It’s always interested me to notice that composers of film music have managed to help people tolerate dissonance in a way in which composers of concert music haven’t. In the case of film music, of course, there is always the film itself to distract someone’s ear from the music but, on the other hand, the music is there to enhance the film and to make emotions – and even thoughts – clearer and more expressive than they would be without the music. So we do indeed hear the music. These days film music is often the only music of the orchestral tradition that we want to hear. Listening to the score in the absence of the film can be a rewarding and enjoyable experience. Contemporary film music, for many people, is occupying a place that can no longer be filled by the music of composers who write solely for the concert hall.

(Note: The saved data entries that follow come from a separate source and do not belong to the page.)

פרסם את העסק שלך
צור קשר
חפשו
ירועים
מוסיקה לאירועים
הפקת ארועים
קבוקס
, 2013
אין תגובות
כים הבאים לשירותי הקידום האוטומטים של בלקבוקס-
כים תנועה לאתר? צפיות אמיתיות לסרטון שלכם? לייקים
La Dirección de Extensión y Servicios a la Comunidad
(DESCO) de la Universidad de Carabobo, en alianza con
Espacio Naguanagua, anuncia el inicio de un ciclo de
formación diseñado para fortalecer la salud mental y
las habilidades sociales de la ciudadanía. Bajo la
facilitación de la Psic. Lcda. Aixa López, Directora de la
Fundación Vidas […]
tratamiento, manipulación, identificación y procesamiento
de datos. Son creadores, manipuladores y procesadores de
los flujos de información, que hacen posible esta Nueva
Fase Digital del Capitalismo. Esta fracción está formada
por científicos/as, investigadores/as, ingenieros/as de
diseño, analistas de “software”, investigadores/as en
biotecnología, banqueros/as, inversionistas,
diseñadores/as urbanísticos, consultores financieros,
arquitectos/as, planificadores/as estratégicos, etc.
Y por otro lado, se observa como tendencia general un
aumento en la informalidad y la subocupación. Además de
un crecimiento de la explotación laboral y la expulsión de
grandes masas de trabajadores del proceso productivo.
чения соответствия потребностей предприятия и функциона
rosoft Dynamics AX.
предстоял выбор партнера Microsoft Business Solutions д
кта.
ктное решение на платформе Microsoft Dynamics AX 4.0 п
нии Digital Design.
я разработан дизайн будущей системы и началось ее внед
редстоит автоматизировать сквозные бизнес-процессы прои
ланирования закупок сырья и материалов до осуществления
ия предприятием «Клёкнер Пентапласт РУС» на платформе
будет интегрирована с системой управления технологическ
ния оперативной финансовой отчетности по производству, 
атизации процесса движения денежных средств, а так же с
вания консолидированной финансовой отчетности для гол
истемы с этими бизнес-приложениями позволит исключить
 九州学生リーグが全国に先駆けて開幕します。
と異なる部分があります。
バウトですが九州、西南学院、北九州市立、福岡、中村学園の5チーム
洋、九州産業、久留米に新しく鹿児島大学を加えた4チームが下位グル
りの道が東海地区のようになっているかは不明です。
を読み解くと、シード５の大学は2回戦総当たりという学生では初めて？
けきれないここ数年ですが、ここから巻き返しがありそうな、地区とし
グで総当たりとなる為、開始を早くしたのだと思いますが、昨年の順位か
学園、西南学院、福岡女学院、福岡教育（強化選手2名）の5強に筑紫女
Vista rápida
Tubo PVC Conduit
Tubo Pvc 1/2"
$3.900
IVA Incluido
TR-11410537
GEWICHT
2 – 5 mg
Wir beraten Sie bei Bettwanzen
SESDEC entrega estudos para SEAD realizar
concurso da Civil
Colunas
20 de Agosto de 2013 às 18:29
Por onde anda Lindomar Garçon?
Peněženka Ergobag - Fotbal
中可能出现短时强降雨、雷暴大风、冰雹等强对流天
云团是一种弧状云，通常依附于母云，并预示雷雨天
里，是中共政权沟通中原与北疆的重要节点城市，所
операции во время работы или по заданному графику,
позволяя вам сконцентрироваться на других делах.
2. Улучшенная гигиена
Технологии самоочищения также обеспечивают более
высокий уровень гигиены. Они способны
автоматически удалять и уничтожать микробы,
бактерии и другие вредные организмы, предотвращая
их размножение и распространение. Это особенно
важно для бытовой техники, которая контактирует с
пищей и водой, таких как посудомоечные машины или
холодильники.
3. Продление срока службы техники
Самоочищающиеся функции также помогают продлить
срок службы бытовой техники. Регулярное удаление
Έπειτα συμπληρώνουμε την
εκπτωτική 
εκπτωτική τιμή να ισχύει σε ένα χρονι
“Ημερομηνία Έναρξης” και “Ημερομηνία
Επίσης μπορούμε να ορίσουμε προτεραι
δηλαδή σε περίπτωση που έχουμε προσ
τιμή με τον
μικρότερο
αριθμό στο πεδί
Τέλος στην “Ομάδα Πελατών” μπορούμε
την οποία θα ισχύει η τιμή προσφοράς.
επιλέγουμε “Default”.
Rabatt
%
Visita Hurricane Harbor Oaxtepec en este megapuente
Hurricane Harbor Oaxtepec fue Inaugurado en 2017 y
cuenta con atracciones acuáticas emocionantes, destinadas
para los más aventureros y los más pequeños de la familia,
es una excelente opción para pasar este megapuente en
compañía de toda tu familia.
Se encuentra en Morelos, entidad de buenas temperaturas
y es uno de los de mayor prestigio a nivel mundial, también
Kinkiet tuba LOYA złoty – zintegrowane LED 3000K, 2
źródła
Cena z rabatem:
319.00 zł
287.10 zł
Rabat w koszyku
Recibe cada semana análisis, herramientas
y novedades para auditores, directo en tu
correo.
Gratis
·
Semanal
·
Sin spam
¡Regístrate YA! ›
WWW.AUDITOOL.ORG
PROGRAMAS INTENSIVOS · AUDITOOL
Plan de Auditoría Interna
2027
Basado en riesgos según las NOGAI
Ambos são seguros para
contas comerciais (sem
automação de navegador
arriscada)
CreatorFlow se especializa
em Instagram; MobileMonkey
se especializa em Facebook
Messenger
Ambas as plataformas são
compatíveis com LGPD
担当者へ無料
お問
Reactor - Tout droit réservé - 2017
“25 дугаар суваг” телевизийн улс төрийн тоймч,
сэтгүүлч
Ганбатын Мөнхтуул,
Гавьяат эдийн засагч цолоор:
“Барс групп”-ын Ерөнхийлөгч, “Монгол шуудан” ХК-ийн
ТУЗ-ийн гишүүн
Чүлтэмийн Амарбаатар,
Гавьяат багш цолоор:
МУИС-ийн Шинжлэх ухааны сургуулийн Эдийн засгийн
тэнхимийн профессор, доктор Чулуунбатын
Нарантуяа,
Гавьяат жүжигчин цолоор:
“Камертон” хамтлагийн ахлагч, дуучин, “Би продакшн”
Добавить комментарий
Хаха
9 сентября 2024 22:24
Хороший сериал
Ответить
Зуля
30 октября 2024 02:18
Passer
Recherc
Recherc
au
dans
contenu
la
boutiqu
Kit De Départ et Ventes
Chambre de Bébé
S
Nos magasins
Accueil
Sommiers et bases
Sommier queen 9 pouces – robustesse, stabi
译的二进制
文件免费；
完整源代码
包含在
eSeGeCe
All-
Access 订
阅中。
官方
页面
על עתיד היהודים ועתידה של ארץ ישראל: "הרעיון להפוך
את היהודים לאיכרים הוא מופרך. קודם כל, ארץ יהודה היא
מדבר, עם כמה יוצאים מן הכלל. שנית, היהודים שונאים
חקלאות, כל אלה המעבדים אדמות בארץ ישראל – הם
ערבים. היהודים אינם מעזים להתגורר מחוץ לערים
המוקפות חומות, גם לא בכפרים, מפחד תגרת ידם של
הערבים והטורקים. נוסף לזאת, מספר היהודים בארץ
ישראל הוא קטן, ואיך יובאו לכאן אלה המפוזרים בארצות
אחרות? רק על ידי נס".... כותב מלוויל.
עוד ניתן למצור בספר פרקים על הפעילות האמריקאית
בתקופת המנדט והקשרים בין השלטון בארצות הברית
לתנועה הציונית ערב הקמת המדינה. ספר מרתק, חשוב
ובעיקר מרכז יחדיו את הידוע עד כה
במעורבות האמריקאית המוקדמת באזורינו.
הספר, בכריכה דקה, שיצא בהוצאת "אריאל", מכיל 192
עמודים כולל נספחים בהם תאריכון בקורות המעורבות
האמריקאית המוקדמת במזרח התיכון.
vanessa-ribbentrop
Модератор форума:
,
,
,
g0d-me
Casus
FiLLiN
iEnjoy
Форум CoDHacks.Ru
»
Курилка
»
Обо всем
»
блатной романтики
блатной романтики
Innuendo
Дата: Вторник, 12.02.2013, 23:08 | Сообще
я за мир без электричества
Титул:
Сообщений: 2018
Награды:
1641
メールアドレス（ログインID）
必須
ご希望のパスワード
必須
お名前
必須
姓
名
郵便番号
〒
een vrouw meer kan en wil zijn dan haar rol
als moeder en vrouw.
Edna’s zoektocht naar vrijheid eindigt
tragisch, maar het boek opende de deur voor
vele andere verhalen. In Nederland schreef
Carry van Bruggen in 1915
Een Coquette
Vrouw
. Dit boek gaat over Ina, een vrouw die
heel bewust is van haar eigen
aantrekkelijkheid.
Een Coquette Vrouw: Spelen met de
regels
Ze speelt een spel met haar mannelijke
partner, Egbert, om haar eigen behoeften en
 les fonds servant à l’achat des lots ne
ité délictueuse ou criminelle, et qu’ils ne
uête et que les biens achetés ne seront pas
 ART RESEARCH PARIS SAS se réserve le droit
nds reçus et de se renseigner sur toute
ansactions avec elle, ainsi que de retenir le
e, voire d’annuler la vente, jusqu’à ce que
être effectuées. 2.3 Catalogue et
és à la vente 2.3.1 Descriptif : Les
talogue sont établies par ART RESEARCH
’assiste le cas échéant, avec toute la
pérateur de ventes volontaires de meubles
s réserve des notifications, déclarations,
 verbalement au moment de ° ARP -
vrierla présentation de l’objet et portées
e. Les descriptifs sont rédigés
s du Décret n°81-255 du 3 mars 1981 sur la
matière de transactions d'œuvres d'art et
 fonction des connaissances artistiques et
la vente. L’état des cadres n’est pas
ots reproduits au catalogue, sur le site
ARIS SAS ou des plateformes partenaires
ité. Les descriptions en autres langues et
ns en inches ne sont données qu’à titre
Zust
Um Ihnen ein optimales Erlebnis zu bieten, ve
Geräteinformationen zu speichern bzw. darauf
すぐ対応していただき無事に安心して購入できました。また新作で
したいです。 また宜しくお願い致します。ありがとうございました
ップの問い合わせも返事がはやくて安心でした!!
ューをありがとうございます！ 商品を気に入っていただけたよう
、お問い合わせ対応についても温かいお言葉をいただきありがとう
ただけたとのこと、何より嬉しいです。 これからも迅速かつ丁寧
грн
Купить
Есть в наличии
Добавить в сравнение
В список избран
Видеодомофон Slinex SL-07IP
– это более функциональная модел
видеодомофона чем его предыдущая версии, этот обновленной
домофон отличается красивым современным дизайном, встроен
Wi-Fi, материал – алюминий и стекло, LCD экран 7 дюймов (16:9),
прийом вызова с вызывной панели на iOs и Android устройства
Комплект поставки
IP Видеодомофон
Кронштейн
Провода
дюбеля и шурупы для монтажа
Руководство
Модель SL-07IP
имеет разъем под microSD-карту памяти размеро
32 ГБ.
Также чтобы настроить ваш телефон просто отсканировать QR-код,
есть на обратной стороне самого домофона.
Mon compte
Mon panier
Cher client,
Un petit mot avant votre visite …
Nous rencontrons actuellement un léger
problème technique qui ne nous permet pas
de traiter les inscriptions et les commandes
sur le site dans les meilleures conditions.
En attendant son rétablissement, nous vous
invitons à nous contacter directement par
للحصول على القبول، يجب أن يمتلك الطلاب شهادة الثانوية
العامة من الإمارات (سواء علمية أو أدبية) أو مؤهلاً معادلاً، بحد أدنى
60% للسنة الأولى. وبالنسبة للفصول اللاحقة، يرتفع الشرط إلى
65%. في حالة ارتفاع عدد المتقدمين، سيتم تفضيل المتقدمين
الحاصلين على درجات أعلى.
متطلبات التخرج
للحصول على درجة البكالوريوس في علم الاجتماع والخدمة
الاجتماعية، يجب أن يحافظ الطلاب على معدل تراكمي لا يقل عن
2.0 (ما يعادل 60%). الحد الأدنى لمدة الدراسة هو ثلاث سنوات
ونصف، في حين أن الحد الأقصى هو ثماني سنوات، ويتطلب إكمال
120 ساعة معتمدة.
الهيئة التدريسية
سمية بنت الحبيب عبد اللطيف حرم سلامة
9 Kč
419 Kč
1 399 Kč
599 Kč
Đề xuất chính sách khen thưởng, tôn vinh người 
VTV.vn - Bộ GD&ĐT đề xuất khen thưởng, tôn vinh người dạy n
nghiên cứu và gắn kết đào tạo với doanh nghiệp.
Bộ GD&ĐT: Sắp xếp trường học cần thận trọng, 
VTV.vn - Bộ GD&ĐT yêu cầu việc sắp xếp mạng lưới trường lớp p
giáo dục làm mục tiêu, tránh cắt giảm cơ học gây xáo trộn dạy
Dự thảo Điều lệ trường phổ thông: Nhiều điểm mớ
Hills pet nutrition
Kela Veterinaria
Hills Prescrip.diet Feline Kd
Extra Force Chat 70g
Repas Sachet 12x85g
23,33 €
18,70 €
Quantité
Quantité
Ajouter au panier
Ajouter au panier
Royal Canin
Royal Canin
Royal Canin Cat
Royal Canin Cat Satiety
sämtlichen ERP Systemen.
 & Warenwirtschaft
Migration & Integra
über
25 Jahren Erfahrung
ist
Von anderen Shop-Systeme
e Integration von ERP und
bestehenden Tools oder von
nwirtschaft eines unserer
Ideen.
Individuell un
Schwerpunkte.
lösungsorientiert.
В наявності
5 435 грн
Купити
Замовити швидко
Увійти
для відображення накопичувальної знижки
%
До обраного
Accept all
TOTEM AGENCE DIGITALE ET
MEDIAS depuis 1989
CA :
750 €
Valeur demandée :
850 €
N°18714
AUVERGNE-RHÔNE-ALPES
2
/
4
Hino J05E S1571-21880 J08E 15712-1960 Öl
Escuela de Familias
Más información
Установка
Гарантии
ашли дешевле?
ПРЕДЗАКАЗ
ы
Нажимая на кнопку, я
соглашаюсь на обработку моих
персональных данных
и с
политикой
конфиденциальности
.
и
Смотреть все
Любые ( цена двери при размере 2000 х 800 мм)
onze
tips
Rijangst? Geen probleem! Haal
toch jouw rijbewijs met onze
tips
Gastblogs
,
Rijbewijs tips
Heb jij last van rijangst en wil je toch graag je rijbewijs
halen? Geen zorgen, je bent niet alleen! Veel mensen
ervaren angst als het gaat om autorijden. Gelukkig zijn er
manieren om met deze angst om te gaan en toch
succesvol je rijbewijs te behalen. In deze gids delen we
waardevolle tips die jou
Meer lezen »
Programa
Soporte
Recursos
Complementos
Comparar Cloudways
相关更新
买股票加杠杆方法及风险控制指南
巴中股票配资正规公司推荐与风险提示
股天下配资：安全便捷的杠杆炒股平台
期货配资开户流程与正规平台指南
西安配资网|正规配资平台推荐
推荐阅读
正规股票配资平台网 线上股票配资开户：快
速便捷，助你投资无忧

Most of us want music that touches our heart, and most contemporary ‘serious’ music can no longer do this.
2 thoughts on “Film Music”
i agree, it seems these days people only really hear orchestral music when it is accompanying a film. However is it that people do not want to hear orchestral music or is it simply the lack of a decent stage in which to present itself?
it seems to me that other than the occasional proms broadcast on the BBC, orchestral music gets virtually no exposure from the media.
Thanks for your reply Clive. It’s my feeling that if more music were written in the orchestral tradition to which people actually wanted to listen then there’d be more exposure of it simply in response to popular demand.